Tefillin and manicures

my hand, with painted nails and tefillin

Me, in microcosm.

My mother always has beautiful nails. I'm not sure I've ever seen her without nail polish on. In recent years there are certain colors she favors -- a kind of creamy ivory, a deep maroon -- and I've come to expect one of those rather than anything else in the rainbow of available options. But her nails are always manicured. It's just part of being put-together. I don't remember my first manicure (though I remember the first one I had after my summer of backcountry camping when I was fourteen -- it felt positively sybaritic.) But getting my nails done is an ordinary, and sweet, part of my life.

The manicure I'm wearing now wasn't done by a professional. I painted my nails last night while my son splashed in the bathtub. He had chosen to color his bath water a brilliant turquoise blue (with a dissolving bath tablet which, amazingly enough, doesn't leave our bathtub stained when the water drains away.) He stomped and splashed, rocking his little duckies and boats, while I sat on the floor and painted my fingertips. Then he helped me blow on them to get them dry before I lifted him out of the tub.

I don't think anyone else in my immediate family wears tefillin. Scratch that: I'm pretty certain no one does. If I had to guess, I'd imagine that some of my Dallas cousins do, and possibly some of their sons. But I'd be surprised to discover any other women in my family who put on tefillin in the morning to pray. I became interested in tefillin the first time I went on a Jewish Renewal retreat at Elat Chayyim. Knowing that I'd been yearning for some, my dear friend David gave me my set of tefillin when I turned thirty.

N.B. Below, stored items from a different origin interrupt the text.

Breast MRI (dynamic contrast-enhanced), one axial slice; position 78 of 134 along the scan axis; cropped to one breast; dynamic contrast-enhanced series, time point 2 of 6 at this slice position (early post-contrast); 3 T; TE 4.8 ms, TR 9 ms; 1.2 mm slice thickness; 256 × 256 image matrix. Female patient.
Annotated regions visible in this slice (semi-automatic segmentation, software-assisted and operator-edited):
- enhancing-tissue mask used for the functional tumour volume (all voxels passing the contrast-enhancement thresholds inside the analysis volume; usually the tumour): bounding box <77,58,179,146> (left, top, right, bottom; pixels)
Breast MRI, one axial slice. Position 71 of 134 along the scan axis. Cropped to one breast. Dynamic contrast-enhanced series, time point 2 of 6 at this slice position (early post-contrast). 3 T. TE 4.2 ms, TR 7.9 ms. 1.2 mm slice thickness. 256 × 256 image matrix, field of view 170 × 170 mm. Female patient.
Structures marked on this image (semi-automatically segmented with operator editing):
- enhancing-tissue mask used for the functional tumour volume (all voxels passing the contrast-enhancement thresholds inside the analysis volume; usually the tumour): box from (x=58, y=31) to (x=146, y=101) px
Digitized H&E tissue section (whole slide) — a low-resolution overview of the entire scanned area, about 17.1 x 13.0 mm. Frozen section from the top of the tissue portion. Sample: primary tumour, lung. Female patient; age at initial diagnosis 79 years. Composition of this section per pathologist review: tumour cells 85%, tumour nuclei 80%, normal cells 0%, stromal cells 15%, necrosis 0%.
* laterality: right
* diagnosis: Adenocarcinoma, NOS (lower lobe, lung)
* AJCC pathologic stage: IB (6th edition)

In fairness: I don't always manage to lay tefillin. Life gets in the way. And, for that matter, I don't always manage to have my nails painted. But when I pause to put color on my fingertips, I feel like I'm treating myself to something special, and I remember again some of the many cherished ways in which I am my mother's daughter. And when I pause to lay tefillin, even if I only say one prayer before taking them back off again, I remember again some of the many cherished ways in which I am connected with God and with my tradition, with something bigger than myself.